Along these lines, widespread NEV production implies that actors in Chinese industry would become more interested in economies that already have capacity to produce battery components. Therefore, China would become more interested in metal producing countries like Argentina, Chile, and the Democratic Republic of the Congo, while also deemphasizing the importance of oil exporting nations such as Russia, Iran, and Saudi Arabia in its foreign policy.

Furthermore, Chinese involvement overseas has the potential to compound the previously listed effects and broaden the plan's applicability outside of China. Initiatives like the BRI allow China to shape not only its own development, but also that of other countries. Although China’s sheer size allows it to shape the global market regardless, its economic reach provides an even more direct mechanism to expand its export market and promote global ICEV phase out should leaders in Beijing be inclined to this report’s suggestions.

On a larger scale, the potential for Chinese ICEV phase out in favor of more sustainable alternatives speaks to the global challenge of resource scarcity heading forward. Should the suggestions in this report materialize as policy, China would be providing an example of how to avoid relying on one of the more scarcity prone elements in the global supply chain. Consequentially, if countries like the United States cannot demonstrate that their policies provide more abundant resources and a better way of life, other countries will be inclined to cooperate with China given its system’s ability to deliver.

Obstacles to Implementation

The study concludes by outlining potential risks and problems China might encounter during the transition from ICEVs to NEVs. These problems can broadly be split into three categories related to policy limitations, resource scarcity, and infrastructure inadequacy.

In terms of policy limitations, the study encourages Chinese policy makers to clearly outline a ban schedule on ICEVs by setting up a cross-province and cross-industry committee to understand domestic and international impacts of the ban. Currently, Chinese priorities for transitioning to NEVs remain unclear to both producers and regulators, leading to implementation confusion on the ground. To avoid uncertainty going forward, the report suggests that policy makers should clarify regulatory documents to clearly state goals and expectations.
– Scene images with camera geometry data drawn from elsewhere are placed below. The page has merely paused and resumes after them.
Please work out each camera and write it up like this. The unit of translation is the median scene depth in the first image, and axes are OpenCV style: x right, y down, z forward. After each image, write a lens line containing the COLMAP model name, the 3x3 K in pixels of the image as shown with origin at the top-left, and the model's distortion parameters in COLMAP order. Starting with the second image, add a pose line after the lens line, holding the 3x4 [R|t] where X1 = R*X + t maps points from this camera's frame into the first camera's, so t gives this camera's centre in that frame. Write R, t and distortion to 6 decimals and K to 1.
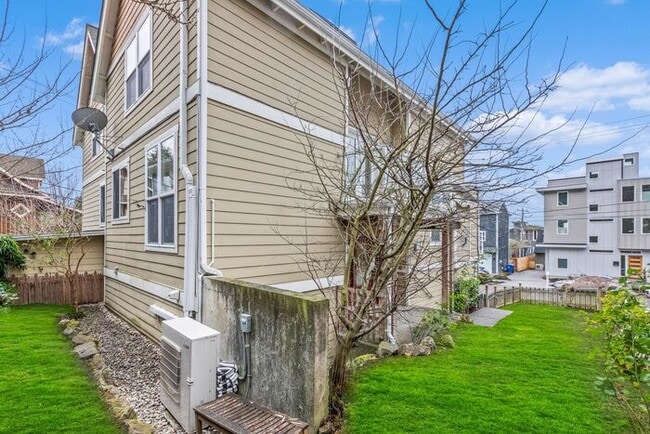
lens RADIAL K [[297.1, 0, 323.5], [0, 297.1, 232.0], [0, 0, 1]] dist [-0.000071, -0.000311]
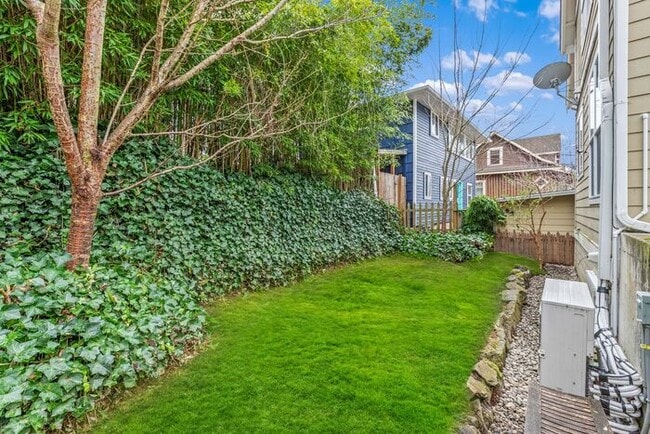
lens RADIAL K [[291.6, 0, 323.6], [0, 291.6, 215.8], [0, 0, 1]] dist [0.000002, -0.000060]
pose [[0.062927, 0.006994, -0.997994, 0.267747], [0.026052, 0.999623, 0.008648, 0.109947], [0.997678, -0.026544, 0.062721, 0.357208]]
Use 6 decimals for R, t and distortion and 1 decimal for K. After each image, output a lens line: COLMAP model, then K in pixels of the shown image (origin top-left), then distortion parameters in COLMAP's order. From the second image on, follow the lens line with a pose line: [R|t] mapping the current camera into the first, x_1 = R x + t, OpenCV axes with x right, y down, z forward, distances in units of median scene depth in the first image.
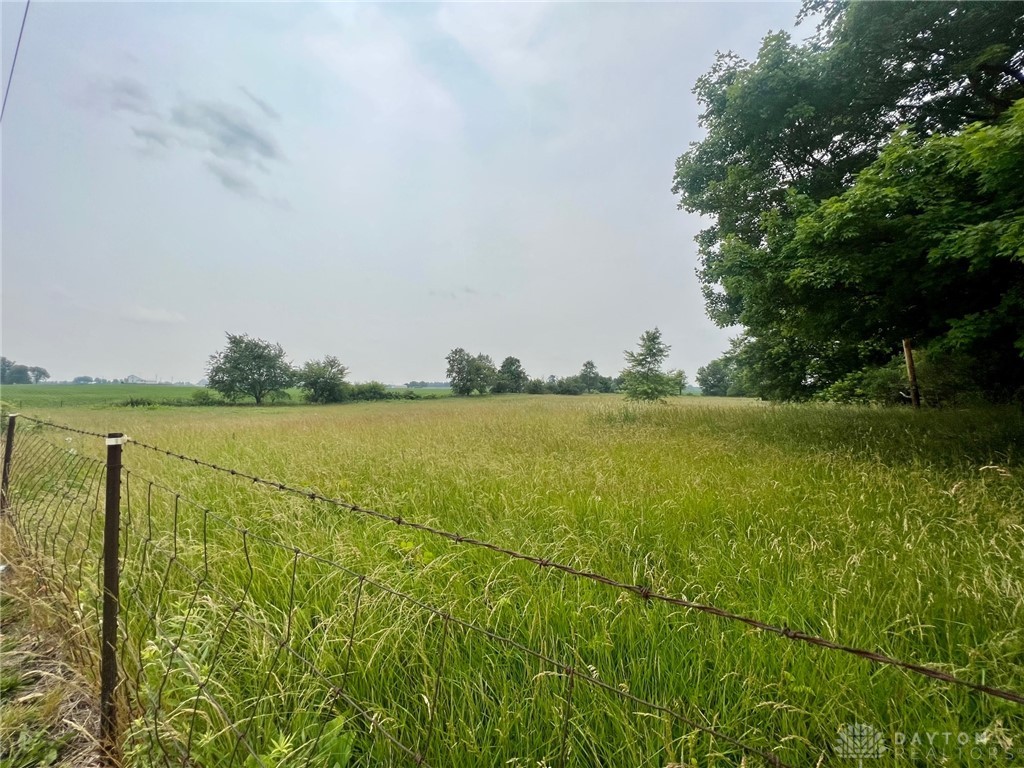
lens RADIAL K [[413.0, 0, 509.8], [0, 413.0, 387.4], [0, 0, 1]] dist [-0.002255, -0.000705]
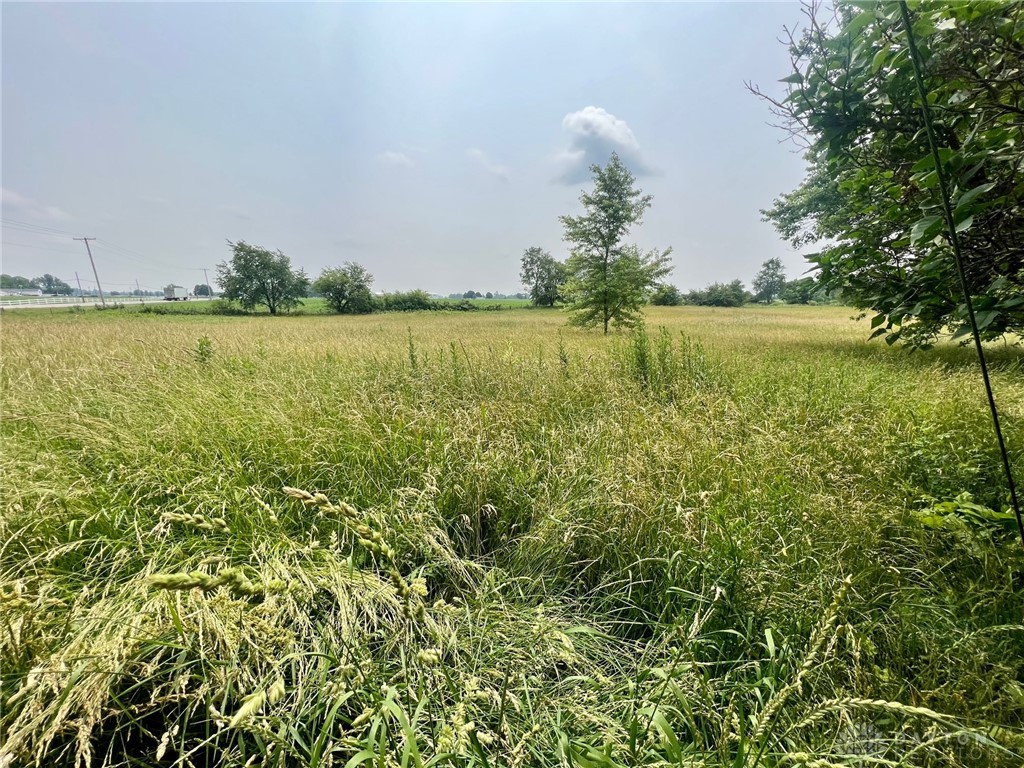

Additionally, the government should implement policies to provide unemployment support for ICEV employees and bankruptcy protection for ICEV companies.
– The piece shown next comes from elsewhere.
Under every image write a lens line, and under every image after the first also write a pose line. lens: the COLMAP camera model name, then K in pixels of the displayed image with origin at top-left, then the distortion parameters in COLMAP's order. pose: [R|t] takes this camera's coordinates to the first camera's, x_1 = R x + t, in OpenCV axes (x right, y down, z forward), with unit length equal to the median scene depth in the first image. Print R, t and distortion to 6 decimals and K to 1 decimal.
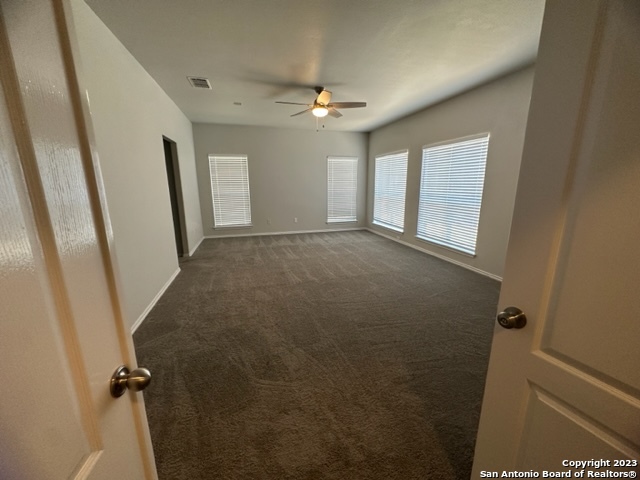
lens RADIAL K [[256.9, 0, 318.1], [0, 256.9, 238.6], [0, 0, 1]] dist [-0.002577, 0.000679]
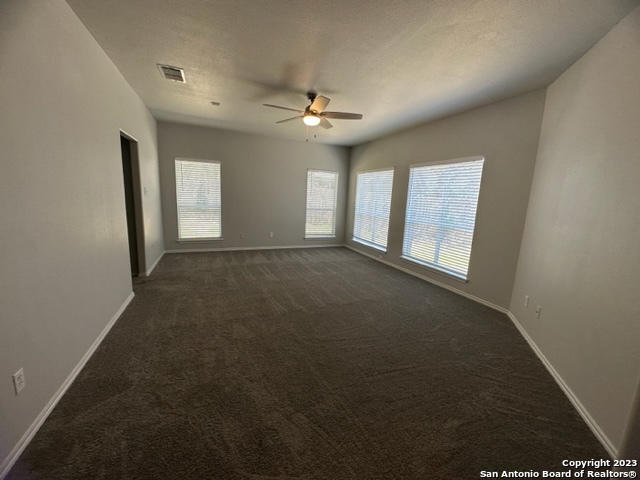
lens RADIAL K [[256.9, 0, 319.8], [0, 256.9, 239.8], [0, 0, 1]] dist [-0.002577, 0.000679]
pose [[0.990559, 0.027297, 0.134342, -0.075805], [-0.021849, 0.998885, -0.041857, -0.037625], [-0.135335, 0.038526, 0.990051, 0.119525]]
The authors go on to outline several concerning resource scarcities that might impact continued development and production of NEVs. The first problem is a scarcity of rare earth metals. Currently, China’s cobalt demand accounts for more than half of the world’s total. Nickel and lithium are also identified as potentially scarce materials. The report advises Chinese leaders to open new rare earth supply chains as well as improve battery recycling utility to prevent supply disruptions.
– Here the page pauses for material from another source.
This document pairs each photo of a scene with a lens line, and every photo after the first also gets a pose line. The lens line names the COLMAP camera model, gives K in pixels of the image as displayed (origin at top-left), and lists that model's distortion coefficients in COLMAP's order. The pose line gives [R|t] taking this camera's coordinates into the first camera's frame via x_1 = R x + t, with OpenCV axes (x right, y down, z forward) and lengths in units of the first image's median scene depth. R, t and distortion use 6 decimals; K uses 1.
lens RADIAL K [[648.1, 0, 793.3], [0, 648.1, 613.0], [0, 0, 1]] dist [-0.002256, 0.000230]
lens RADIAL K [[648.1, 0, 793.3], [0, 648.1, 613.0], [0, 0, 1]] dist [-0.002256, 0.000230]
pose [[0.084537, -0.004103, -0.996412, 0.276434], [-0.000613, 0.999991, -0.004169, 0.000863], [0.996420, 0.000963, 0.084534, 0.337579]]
Finally, the report acknowledges several infrastructural problems that hamper the transition from ICEVs to NEVs. China’s electric charging infrastructure is not capable of meeting the demand of daily use of electric and plug-in hybrid vehicles. This deficiency is partly due to an overall lack of charging stations across the country. In areas with charging stations, they are often inconveniently or illogically located.

Even if stations were adequately constructed, China’s power grid is currently incapable of supporting the needed energy demand. According to the NRDC, China’s peak energy load will increase by 62 percent in 2020 and 58 percent in 2030. NEV charging during peak load hours will further strain an already struggling grid. The report advises policy makers to incorporate solutions to these infrastructural problems in future NEV transition policies.

Other disruptive technologies, especially autonomous vehicles, will profoundly influence any transition plans. While the report briefly touches on such technologies, the authors are uncertain of their effect on ICEV phase out. Regardless, the iCET report offers a comprehensive plan for Chinese policy makers to follow in restructuring the world’s largest auto market.